Books and papers on the floor and furniture all about, Julian’s own abstract-expressionist paintings hanging on the walls or leaning against them in standing stacks, he and I smoked a joint, drank tea, and talked while Illion tapped at a typewriter a few feet away and Judith whirled about the flat, appearing and disappearing, sometimes skinning vegetables in the kitchen, often talking into a phone she held in place between jawbone and shoulder, its wire jumping behind her as she went.
Julian’s long hands, comfortably clasped on his knee, separated when he was making some point. They moved slowly, drawing on the air, signals more than gestures. His eyes closed while he searched for words, then burst open to train on mine when he found the ones he wanted. His voice modulated from near-whisper to the stentorian. But there was nothing false about him. He was gracious and graceful and warmly gentle in his manner, yet passionate when setting the record straight on the history of his troupe or while assessing the state of theater in New York.

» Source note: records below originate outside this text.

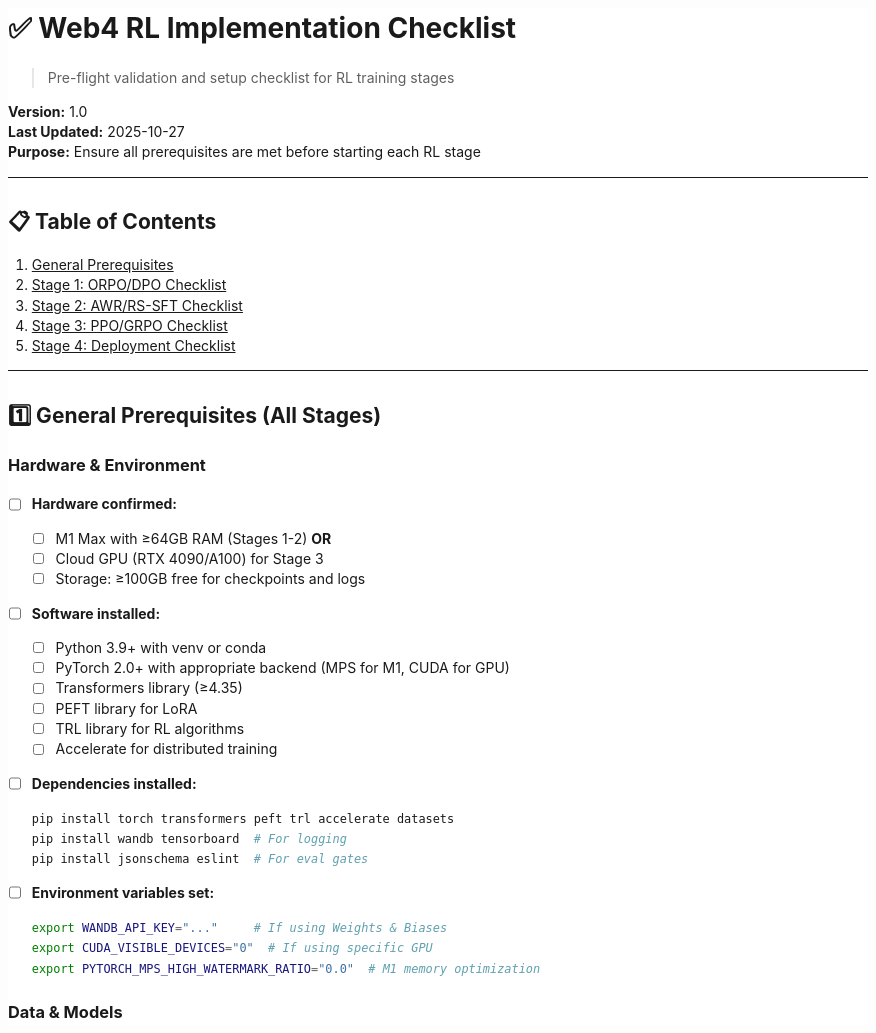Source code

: # ✅ Web4 RL Implementation Checklist

> Pre-flight validation and setup checklist for RL training stages

**Version:** 1.0  
**Last Updated:** 2025-10-27  
**Purpose:** Ensure all prerequisites are met before starting each RL stage

---

## 📋 Table of Contents

1. [General Prerequisites](#1️⃣-general-prerequisites-all-stages)
2. [Stage 1: ORPO/DPO Checklist](#2️⃣-stage-1-orpo--dpo-checklist)
3. [Stage 2: AWR/RS-SFT Checklist](#3️⃣-stage-2-awr--rs-sft-checklist)
4. [Stage 3: PPO/GRPO Checklist](#4️⃣-stage-3-ppo--grpo-checklist)
5. [Stage 4: Deployment Checklist](#5️⃣-stage-4-deployment-checklist)

---

## 1️⃣ General Prerequisites (All Stages)

### Hardware & Environment

- [ ] **Hardware confirmed:**
  - [ ] M1 Max with ≥64GB RAM (Stages 1-2) **OR**
  - [ ] Cloud GPU (RTX 4090/A100) for Stage 3
  - [ ] Storage: ≥100GB free for checkpoints and logs

- [ ] **Software installed:**
  - [ ] Python 3.9+ with venv or conda
  - [ ] PyTorch 2.0+ with appropriate backend (MPS for M1, CUDA for GPU)
  - [ ] Transformers library (≥4.35)
  - [ ] PEFT library for LoRA
  - [ ] TRL library for RL algorithms
  - [ ] Accelerate for distributed training

- [ ] **Dependencies installed:**
  ```bash
  pip install torch transformers peft trl accelerate datasets
  pip install wandb tensorboard  # For logging
  pip install jsonschema eslint  # For eval gates
  ```

- [ ] **Environment variables set:**
  ```bash
  export WANDB_API_KEY="..."     # If using Weights & Biases
  export CUDA_VISIBLE_DEVICES="0"  # If using specific GPU
  export PYTORCH_MPS_HIGH_WATERMARK_RATIO="0.0"  # M1 memory optimization
  ```

### Data & Models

At the end of our conversation, Julian gave me a copy of PARADISE NOW, a collectively written play that was meant to help people move toward non-violent, anarchist revolution, and a more perfect society. He inscribed the book with the words, “May we both live to see the changes described in this play.” That remained his aim. If he knew he was sick with cancer, I couldn’t tell. We talked a great deal about the past, but his eyes were on the future. The difficulties facing the Living Theater, arguably among the worst in its history, were merely a nuisance. The troupe would be reunited. The work would go on. There was plenty to do.”